Diana didn't look to either side: at a plunge into treetops on one and bare rock cut by a narrow waterfall on the other. After a bit she laughed and shook her finger at Shelley. “You would.” She faced around again to me. “She would, wouldn't she. Your sister.”
Shelley said, “No way.”
“You would. You'd do it for me.”
“Sure wish I could say that was true,” Shelley said. “Think I'd be under the bed.” We both laughed, but not Diana.
“Oh, oh, don't you think she would?” Diana went on in a kind of stern baby talk. “Don't you think so?”
“I just can't really say.”
“Come on, you're her sister. You know how she is.”
“She's pretty brave.”
“She's that kind,” said Diana, turning back to Shelley with satisfaction. “Yes you are.” She put her feet in their glowing leather boots up on the dashboard. She was going to be too hot in those, on the east side of the mountains.

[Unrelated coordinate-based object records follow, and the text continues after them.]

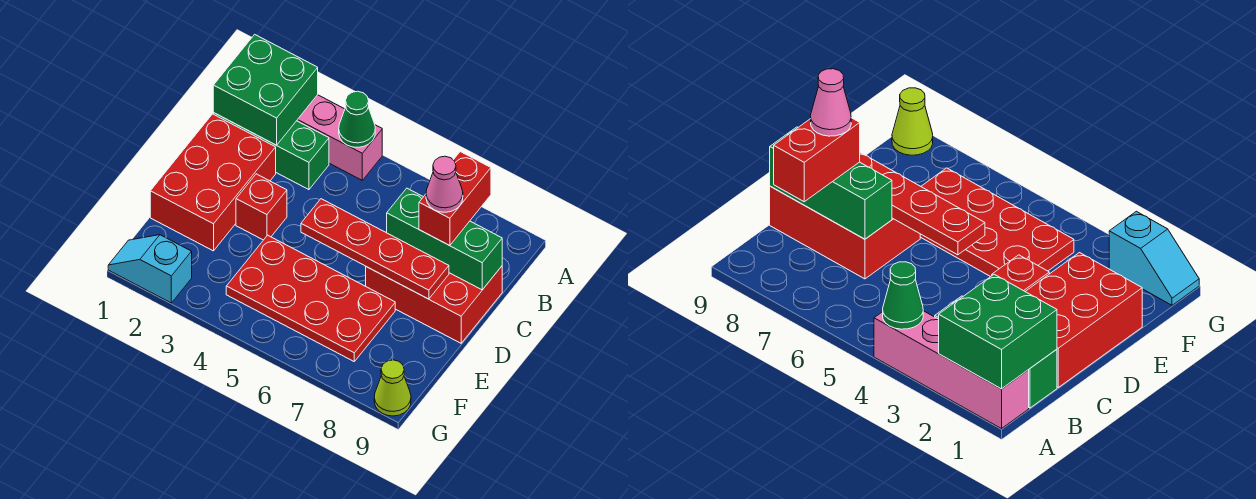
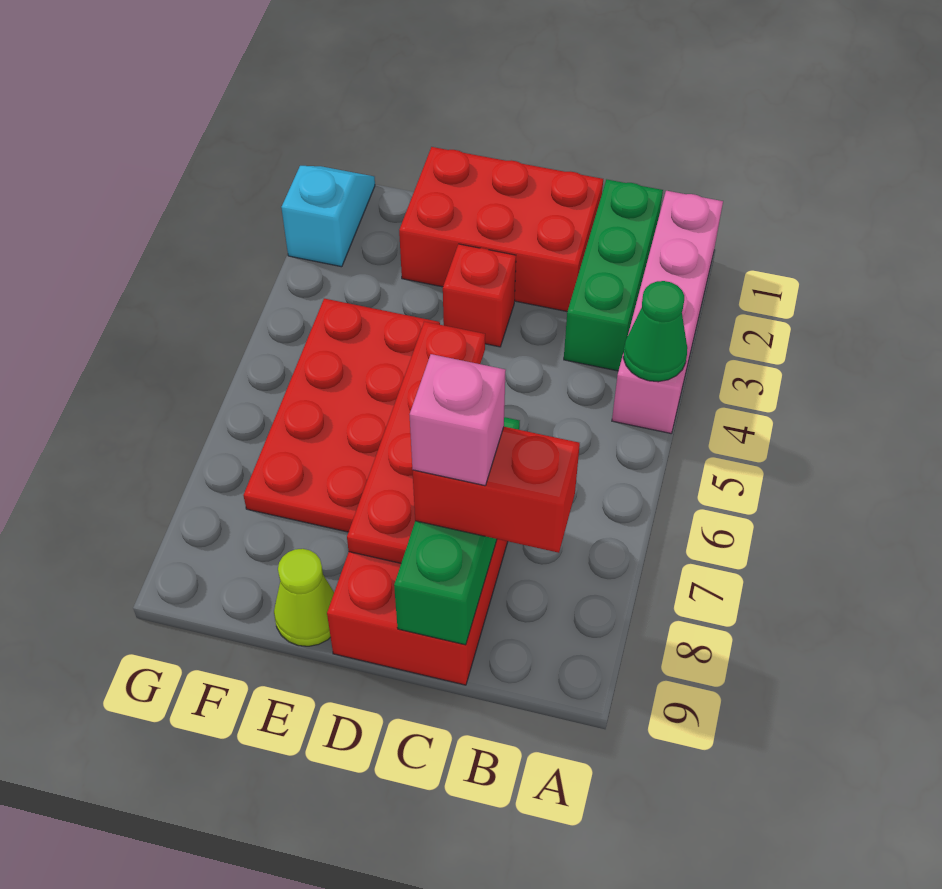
green brick A1:B2 level 2 -> none
pink cone C8 level 4 -> pink brick C8 level 4
lime cone G9 level 1 -> lime cone E9 level 1

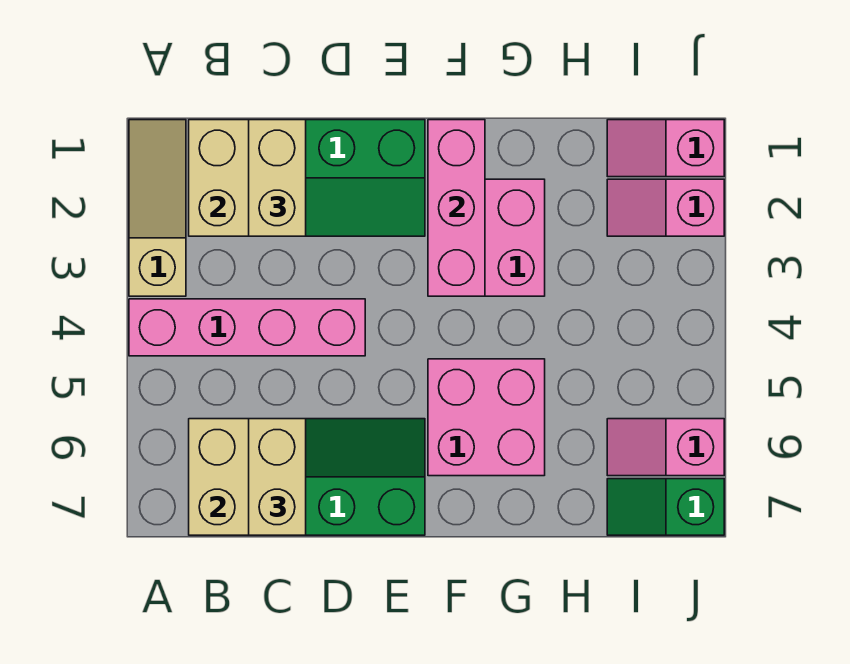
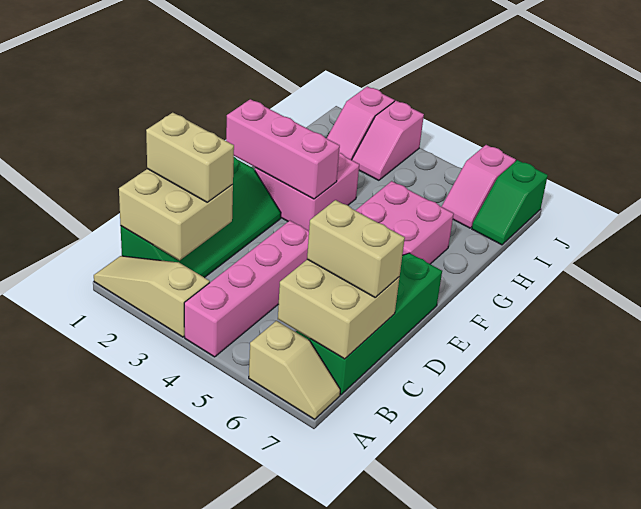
none -> tan slope A6:A7 level 1 top 6
pink slope I1:J1 level 1 top J -> pink slope I3:J3 level 1 top J

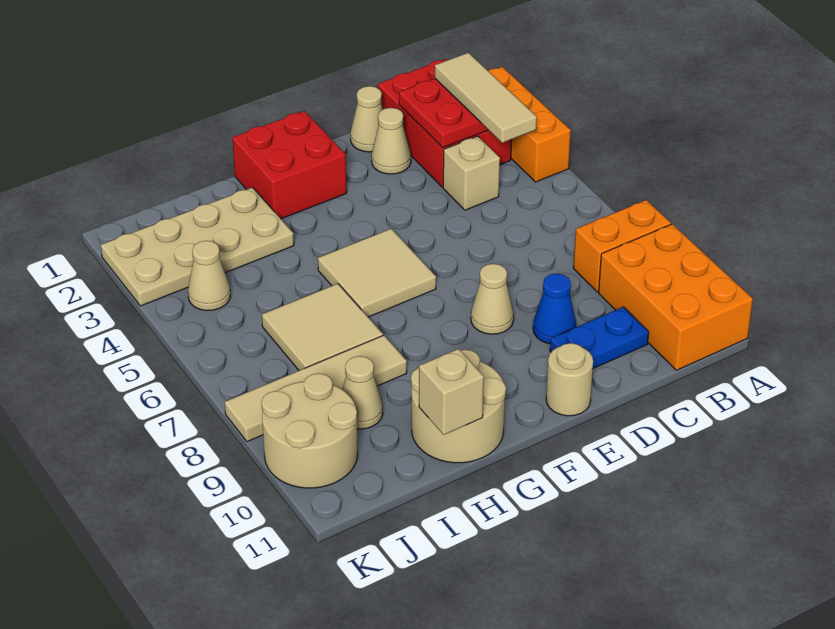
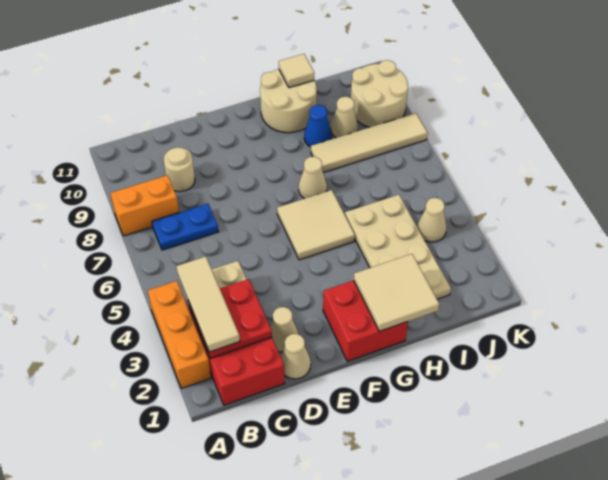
orange brick A9:B11 level 1 -> none
blue plate C10:D10 level 1 -> blue plate B7:C7 level 1
blue cone D9 level 1 -> blue cone H9 level 1
tan cone E8 level 1 -> tan cone G7 level 1
tan round brick E11 level 1 -> tan round brick C9 level 1
tan plate H2:K3 level 1 -> tan plate H2:I5 level 1
tan tile H6:I7 level 1 -> tan tile G1:H2 level 2
tan brick H11 level 2 -> tan tile H11 level 2

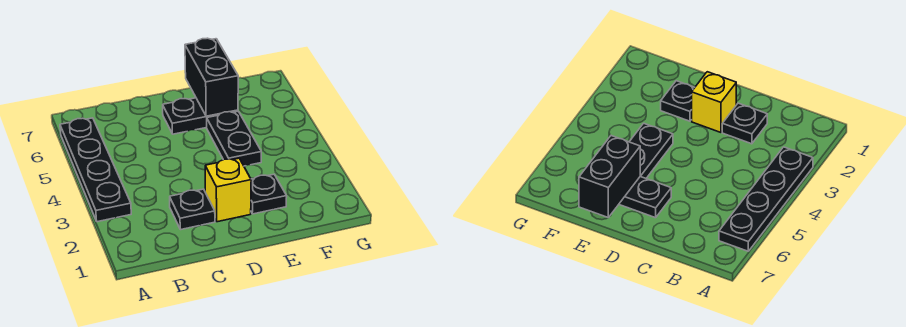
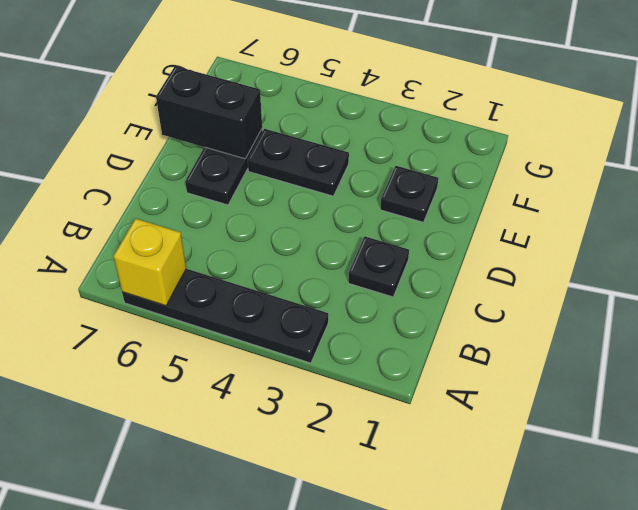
yellow brick D2 level 1 -> yellow brick A6 level 2

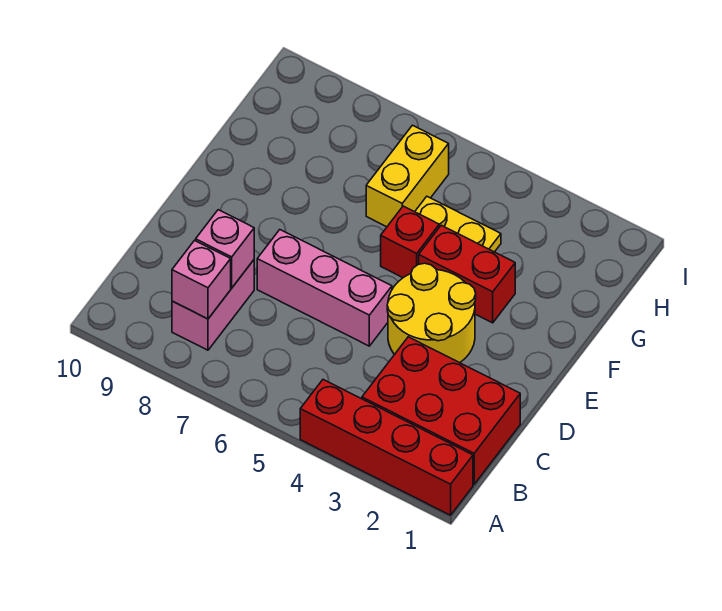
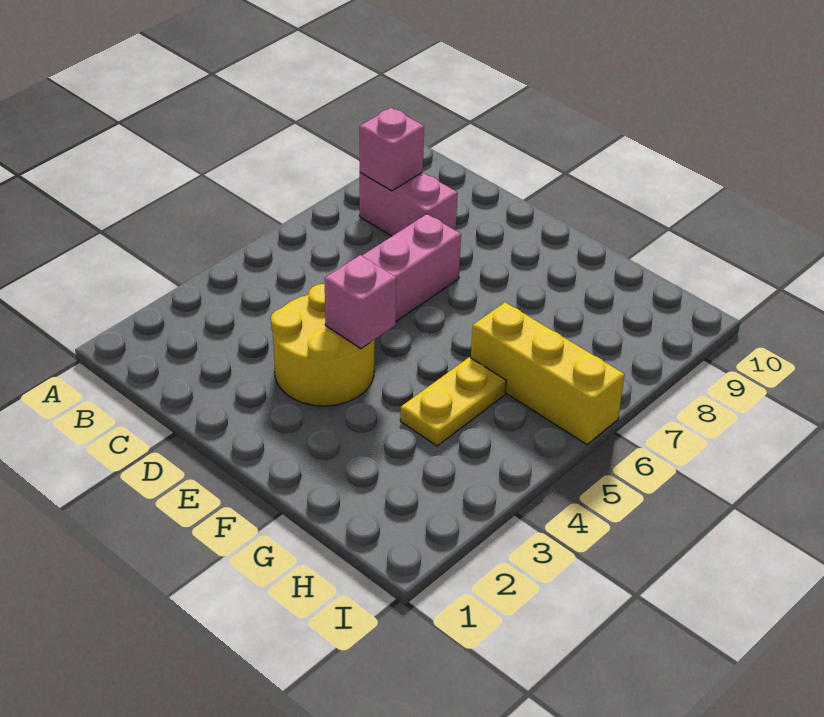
red brick A1:A4 level 1 -> none
red brick B1:C3 level 1 -> none
pink brick C8 level 2 -> pink brick E4 level 2
red brick F3:F4 level 1 -> none
red brick F5 level 1 -> none
yellow brick G6:H6 level 1 -> yellow brick G6:I6 level 1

“You could bust a femur like that,” said Shelley. “I took care of the dog from an airbag wreck.”
“So it happened to a dog.”
“It happened to a kid. The dog was in the back.”
“You're always saying what can happen,” said Diana. “Anything can happen. Let's just get that out of the way.”
Shelley didn't answer and after a while Diana took her feet down and went back to sleep. I thought of putting on
Fred the Cat
. It was one of Eddie's favorite car CDs, another one by his favorite old guy Hovhaness. The dead cat goes up a mountain to heaven. Hovhaness was a celebrator of mountains. Eddie's plan for his own funeral was for somebody to play “Fred the Cat Flies to Heaven.” I was in a mood to tell Shelley this and play the CD for her, but while Diana was asleep she drove in silence, over the two passes and down the other side, speeding a little on the curve of the Liberty Bell cirque, where the mountains, with their avalanche chutes and crusts of snow, swing back to show the dusty greens and the cream and tan stone and floating hawks of the valley.
WHEN HE WAS introduced to Gerda, who had come back to Seattle to pack up the house she had locked three years before, our father was already familiar with the story. Soon after it happened he had heard it from Karen, who had had all those talks with our neighbor Lois. Later, news of it came from wild animal vets in touch with wildlife people who had made a brief plea for the bear to be removed to a farther range. But hurt a second time, the animal was a worse threat than before, and local feeling said it had to be shot.
No reprieve for stopping in mid-attack. People had their theories as to why an animal not mortally wounded, not even gushing blood, leaving only a spray of drops on the river rock, would have quit like that. It was weak from hibernation. It didn't have the use of one arm. Bad teeth. Pain. Fate.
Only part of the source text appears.